Bartholomew looked at Jack with a pained expression. “Goldilocks?”
“Yes.”
“I need to sit down, if you don’t mind,” he mumbled, and sat heavily in his chair.
“We know,” continued Jack, “that you dined with her the evening before she vanished. If you have been involved in any sort of parliamentary impropriety that Goldilocks was investigating, it will almost certainly come out in the fullness of time.”
He looked at them both and rubbed his forehead. “We were lovers,” he said in a quiet voice.
“What?” exclaimed Jack with undisguised astonishment. He was expecting any explanation but this one.

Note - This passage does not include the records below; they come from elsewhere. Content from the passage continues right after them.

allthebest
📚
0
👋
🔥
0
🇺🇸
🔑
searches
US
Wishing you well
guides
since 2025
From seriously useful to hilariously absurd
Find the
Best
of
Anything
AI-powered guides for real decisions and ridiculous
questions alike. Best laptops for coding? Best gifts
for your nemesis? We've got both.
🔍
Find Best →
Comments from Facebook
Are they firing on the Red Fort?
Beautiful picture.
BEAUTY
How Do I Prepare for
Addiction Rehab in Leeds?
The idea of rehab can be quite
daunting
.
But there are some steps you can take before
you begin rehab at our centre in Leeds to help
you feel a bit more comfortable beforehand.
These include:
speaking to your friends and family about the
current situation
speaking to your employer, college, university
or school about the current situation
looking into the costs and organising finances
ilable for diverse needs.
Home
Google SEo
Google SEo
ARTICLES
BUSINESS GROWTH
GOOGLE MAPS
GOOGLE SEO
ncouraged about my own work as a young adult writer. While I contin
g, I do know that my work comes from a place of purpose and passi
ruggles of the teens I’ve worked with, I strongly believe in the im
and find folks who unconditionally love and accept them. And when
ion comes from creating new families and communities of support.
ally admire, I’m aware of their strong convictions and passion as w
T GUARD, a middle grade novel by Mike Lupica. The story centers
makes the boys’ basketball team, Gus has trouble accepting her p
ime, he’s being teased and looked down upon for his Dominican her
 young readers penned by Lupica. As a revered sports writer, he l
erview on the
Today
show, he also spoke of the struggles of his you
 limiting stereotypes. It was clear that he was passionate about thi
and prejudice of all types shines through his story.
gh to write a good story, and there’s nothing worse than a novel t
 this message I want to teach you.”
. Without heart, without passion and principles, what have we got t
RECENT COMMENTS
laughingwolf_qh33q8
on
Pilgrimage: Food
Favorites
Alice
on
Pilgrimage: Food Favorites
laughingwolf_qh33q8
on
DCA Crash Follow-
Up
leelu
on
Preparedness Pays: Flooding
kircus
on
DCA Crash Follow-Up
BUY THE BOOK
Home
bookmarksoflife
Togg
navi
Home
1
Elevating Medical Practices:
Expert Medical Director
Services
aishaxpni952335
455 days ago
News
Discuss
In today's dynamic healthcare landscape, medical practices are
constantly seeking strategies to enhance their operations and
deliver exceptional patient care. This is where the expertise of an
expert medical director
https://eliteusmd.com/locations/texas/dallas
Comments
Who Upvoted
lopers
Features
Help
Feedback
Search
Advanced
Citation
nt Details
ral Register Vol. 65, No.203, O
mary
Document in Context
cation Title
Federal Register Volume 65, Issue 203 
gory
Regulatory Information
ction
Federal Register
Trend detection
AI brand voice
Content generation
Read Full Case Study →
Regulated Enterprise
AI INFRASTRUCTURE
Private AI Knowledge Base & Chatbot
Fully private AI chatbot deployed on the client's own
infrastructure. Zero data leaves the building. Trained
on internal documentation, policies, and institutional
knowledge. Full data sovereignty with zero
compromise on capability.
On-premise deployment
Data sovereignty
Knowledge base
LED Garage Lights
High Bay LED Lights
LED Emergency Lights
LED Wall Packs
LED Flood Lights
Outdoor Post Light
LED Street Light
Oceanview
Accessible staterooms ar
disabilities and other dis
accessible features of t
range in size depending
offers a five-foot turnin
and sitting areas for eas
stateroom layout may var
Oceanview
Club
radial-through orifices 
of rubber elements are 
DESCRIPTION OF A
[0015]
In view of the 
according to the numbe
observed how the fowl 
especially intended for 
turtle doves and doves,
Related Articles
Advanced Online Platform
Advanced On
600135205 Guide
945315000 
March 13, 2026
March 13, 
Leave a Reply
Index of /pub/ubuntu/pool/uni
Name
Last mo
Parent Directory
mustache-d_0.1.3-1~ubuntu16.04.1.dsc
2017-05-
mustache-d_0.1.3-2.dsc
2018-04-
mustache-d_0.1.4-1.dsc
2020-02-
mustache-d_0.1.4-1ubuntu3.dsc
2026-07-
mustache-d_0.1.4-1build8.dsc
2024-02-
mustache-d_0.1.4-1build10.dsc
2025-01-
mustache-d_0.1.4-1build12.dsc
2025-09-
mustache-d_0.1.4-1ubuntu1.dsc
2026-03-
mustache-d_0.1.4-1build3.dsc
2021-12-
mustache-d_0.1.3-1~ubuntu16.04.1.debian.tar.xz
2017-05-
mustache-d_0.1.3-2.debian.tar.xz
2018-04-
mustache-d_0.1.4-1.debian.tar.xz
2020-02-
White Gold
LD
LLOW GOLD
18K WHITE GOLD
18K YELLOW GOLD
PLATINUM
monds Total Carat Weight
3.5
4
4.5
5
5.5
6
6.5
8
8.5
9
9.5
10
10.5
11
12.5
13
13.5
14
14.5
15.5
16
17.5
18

“Lovers,” repeated Bartholomew. “Goldilocks and I. For more than a year now.”
“Wait, wait,” said Jack in a state of some confusion. “You were, to great fanfare, Westminster’s first openly gay MP and have remained a vociferous mouthpiece for all kinds of minority-rights issues for the past twenty-five years, and now you’re telling me… you’re straight?”
Bartholomew covered his face with his hands, and his shoulders shook with a silent sob.
“You don’t know what it’s like,” he said miserably, “living a lie. I’ll be ruined and disgraced if this gets into the papers. My parliamentary career will be finished and my hard-fought pink credentials in tatters.”
“What about Douglas?” asked Mary, equally shocked by Bartholomew’s confession. “Your long-term relationship and much-publicized adoption of two children has always seemed so… perfect.”
“I did it for appearance’s sake,” he mumbled sadly. “Doug knows what I am and will stand by me if any of this gets out.”
Jack and Mary looked at each other as Bartholomew massaged his temples and stared at the blotter on his desk, as though the dark smudges might reveal some sort of answer to his dilemma. He blew his nose and tried to compose himself.
“Mr. Bartholomew,” said Jack after a pause, “it won’t be the first time I’ve had to investigate a potential crime that has involved sensitive issues of a strictly personal nature. But you must understand that our prime consideration at this point is to find out what happened to Goldilocks.”